Powell wrote: "It was a remarkable act of leadership by Adams and McGuinness to talk the IRA into peace and to persuade them to settle for something far less than they had demanded in 1993." (Of the two, Powell found McGuinness "more human, though we suspected he had more first-hand operational experience".)
The peace process is now at yet another tricky point, since Paisley's replacement in June by the markedly less jovial Peter Robinson. Sinn Fein figures complain that few major governmental decisions have been going their way.
McGuinness is reserved, but not hostile, when talking about his new governmental partner. "I have entered into the relationship with Peter Robinson with a commitment and dedication to make it work," he said.
"I think it's fair to say there have been difficulties, but my assessment is: why would he not want it to work? It's still early days in the leadership of Peter Robinson, but I'm working on the basis that he wants this to succeed. I'm optimistic."
There are grumbles, in the republican grassroots, that the DUP is blocking what Sinn Fein would like to see happening in important areas such as policing and justice, education reform, the status of the Irish language and the future of the old Maze prison.
McGuinness acknowledged that there was a certain amount of restlessness and frustration in the republican community, and added: "I suppose that has been a feature of the process from the very beginning – people are impatient for change, and I think rightly so.
"Nobody could say with their hand on their heart that, at this stage, the institutions have delivered everything that people want. But I think what they want to know is: are they beginning to deliver and is the potential there for delivery?
"All of this is worth nothing if it doesn't make a difference, a real difference."
The power-sharing executive clearly has its stresses and strains: republicans, as ever, want rapid movement on various fronts, while loyalists, as usual, are suspicious of wholesale change.

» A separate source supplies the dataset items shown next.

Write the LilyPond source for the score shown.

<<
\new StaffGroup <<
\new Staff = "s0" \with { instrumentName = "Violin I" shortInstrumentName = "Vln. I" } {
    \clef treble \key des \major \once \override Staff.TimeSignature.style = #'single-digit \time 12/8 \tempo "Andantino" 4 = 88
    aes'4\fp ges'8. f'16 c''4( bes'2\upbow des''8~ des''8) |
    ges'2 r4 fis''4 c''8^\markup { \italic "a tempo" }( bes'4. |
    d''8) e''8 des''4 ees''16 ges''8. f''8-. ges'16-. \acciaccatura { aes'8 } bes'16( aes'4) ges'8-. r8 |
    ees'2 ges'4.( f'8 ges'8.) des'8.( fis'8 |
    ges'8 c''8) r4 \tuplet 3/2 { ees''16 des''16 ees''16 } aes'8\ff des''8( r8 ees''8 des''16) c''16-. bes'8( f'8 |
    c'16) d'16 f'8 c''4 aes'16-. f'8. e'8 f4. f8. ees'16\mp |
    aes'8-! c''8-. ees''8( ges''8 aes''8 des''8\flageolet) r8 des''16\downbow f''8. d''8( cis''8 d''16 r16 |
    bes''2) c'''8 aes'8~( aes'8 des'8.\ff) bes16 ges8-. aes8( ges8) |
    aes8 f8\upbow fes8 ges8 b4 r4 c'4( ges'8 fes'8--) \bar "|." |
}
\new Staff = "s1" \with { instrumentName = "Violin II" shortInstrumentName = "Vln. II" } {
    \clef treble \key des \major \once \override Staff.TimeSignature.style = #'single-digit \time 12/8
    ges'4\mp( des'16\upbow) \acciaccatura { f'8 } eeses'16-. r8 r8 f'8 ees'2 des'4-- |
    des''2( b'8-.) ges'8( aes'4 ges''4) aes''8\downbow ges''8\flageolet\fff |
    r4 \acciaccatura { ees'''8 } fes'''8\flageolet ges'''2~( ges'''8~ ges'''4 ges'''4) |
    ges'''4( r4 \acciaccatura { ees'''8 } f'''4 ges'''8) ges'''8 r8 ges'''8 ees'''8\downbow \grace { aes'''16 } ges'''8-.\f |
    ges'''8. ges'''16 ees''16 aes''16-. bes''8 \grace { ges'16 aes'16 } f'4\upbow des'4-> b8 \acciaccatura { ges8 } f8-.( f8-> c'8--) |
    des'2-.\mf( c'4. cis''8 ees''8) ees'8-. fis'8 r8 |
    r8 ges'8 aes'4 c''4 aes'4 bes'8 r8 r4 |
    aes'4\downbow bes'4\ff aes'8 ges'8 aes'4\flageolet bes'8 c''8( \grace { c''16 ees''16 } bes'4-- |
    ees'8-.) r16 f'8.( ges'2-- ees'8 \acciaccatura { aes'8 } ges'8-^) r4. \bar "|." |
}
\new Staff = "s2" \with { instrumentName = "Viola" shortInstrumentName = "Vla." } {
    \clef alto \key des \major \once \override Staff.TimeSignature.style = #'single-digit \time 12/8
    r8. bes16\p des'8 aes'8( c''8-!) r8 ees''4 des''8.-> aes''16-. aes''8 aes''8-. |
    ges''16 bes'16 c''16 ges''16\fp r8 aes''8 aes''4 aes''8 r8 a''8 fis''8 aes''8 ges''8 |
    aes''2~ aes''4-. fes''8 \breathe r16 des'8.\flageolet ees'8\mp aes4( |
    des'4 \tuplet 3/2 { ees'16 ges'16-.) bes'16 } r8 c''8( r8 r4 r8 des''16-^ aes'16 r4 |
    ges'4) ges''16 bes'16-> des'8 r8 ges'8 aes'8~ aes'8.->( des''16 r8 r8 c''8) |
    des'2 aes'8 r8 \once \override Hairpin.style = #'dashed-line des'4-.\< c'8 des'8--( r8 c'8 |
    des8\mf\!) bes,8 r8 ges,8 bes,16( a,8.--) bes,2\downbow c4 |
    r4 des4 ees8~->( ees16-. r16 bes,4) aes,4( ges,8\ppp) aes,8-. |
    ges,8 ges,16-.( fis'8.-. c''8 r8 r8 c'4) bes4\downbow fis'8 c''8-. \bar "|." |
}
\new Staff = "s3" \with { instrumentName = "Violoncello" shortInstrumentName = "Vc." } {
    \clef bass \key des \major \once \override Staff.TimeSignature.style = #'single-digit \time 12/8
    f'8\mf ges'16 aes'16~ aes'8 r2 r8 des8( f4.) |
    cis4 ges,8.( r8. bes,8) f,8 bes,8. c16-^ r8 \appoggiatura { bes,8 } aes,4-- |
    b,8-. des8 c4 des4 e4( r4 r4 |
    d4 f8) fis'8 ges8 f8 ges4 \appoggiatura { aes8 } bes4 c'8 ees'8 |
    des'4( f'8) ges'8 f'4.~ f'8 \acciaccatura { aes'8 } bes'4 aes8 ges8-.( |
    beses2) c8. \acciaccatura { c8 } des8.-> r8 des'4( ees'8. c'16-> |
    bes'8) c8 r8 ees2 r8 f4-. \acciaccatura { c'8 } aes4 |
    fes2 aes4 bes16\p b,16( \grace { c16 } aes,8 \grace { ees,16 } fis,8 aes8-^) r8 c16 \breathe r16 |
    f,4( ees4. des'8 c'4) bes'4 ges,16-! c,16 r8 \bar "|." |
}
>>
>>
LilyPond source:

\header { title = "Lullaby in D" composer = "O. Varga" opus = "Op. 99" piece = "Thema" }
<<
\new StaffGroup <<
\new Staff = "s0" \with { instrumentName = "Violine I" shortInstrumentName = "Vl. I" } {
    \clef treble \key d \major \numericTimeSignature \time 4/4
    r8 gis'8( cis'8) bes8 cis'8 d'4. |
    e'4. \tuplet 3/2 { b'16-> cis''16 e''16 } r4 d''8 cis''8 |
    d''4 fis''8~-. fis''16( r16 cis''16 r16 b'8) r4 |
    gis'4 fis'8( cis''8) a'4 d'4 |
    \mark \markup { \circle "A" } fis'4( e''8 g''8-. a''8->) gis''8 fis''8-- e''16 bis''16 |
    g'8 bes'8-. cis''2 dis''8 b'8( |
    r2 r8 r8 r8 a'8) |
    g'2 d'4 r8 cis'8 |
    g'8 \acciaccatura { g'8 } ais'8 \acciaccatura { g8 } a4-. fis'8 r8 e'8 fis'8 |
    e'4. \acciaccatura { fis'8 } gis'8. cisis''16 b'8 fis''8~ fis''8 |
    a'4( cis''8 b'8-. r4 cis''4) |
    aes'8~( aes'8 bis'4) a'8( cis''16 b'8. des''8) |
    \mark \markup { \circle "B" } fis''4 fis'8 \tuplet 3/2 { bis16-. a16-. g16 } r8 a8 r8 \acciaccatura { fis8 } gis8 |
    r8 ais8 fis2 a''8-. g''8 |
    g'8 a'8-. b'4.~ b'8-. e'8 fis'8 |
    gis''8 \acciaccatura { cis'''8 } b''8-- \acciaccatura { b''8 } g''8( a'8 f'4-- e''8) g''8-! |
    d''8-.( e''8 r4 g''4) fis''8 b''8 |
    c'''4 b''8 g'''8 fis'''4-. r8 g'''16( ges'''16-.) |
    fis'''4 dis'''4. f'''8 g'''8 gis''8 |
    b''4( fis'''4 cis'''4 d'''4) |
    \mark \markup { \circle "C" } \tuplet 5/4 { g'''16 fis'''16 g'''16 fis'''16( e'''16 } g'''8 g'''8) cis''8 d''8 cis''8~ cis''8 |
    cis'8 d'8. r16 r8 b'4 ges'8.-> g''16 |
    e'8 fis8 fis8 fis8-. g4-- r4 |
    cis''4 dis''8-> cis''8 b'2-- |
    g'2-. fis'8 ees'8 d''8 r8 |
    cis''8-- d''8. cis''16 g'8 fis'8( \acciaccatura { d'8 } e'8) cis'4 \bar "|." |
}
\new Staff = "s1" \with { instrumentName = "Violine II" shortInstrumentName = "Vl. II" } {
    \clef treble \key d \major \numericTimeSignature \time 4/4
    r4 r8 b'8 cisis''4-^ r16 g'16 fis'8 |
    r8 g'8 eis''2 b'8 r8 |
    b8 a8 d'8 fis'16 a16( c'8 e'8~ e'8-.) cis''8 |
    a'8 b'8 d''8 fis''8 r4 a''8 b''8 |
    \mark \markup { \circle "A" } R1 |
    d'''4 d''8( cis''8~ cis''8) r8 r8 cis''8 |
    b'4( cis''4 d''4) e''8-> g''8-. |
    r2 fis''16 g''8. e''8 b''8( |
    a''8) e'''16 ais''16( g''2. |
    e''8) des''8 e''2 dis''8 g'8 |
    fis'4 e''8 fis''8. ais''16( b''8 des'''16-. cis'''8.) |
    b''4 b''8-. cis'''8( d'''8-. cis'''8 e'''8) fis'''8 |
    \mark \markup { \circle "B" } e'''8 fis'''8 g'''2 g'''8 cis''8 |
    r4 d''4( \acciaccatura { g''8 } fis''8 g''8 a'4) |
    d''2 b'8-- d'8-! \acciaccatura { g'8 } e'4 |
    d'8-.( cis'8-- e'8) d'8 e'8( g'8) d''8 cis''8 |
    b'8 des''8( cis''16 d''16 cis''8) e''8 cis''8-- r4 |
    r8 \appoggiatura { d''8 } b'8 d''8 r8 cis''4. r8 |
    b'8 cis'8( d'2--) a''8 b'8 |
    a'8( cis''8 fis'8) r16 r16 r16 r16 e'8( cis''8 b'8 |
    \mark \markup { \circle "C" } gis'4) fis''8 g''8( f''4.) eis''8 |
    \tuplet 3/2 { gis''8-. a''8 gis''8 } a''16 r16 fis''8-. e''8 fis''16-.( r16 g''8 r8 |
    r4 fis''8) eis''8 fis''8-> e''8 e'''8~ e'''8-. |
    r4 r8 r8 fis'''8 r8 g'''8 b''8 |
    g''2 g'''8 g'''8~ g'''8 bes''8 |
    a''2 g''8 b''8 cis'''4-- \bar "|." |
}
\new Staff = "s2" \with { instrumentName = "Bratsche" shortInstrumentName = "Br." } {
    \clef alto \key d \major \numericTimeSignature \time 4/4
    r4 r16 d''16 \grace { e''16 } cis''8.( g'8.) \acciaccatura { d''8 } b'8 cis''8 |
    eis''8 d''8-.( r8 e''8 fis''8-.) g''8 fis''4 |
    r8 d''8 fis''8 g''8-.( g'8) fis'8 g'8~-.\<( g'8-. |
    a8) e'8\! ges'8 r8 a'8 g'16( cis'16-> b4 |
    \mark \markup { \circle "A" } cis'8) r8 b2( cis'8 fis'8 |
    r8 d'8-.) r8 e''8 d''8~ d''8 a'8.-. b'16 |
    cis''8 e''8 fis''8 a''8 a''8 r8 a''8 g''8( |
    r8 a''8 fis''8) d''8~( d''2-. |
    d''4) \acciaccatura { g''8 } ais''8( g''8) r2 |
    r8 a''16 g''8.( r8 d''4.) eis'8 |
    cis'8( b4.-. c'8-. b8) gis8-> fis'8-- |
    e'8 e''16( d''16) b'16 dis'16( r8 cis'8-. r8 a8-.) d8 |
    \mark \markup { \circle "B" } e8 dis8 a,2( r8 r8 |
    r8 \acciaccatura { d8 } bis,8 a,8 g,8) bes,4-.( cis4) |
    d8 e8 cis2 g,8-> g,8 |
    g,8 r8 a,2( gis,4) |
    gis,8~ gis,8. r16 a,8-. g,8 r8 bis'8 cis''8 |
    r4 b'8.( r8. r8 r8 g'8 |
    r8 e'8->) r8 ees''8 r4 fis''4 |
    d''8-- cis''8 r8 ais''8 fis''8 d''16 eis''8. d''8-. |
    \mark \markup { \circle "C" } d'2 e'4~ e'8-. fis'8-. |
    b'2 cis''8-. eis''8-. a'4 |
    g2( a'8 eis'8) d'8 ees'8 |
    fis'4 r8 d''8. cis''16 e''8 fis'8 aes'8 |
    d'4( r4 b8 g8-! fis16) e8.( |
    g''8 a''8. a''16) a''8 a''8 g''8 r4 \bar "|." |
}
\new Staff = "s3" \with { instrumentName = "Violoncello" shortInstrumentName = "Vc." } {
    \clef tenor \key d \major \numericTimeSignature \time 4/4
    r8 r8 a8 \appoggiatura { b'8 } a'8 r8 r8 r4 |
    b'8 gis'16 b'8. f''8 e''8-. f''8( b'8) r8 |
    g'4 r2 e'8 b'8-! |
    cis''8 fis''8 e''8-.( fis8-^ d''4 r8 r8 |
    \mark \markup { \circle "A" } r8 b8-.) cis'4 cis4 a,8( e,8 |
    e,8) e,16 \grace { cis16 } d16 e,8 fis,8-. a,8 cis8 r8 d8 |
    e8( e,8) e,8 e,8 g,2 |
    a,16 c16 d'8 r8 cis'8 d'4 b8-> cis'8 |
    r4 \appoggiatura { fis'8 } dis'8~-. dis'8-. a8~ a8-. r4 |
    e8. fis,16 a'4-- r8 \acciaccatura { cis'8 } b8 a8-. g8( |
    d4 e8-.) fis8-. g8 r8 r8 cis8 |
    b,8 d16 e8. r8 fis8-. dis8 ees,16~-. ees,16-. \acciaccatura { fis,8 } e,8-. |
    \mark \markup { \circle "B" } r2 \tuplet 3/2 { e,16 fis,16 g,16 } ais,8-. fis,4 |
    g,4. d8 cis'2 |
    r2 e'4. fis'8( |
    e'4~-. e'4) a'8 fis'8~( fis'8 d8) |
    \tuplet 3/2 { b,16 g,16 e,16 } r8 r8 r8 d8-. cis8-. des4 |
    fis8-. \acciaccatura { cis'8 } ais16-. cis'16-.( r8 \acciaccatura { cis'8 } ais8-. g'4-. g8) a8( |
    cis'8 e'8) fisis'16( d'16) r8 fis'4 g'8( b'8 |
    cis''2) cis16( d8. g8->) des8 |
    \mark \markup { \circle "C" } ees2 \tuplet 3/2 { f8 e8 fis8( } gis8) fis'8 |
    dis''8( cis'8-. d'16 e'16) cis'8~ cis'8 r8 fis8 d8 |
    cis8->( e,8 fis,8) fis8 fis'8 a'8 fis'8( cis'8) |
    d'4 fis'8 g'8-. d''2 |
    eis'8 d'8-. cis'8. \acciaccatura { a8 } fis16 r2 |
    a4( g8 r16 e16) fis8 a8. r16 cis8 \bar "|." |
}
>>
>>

Robinson is certainly in favour of the settlement, but some in his party want to see rather less chuckling and rather more opposition to the republican agenda.
McGuinness is hopeful. "A Rubicon has been crossed by everybody, and the project for me now is to ensure that there can be no going back. This is the only sane and sensible way forward for all of us," he insisted. "This is the best way to break down the old hatreds and divisions."
As a young man, he pursued military victory over his opponents; now, in his late fifties, his talk is of relationships, of negotiation, of mandates, of his belief that violence is futile.
What has he learnt in the course of his controversial, incident-packed career? "Compromises have had to be made: compromise is a dirty word in the course of Irish politics, but people recognise that they had to be made," he said.
"I'll tell you what I've learnt. I've learnt that nothing is impossible – that no matter how things are, if there's a will to find a way through, then a way will be found."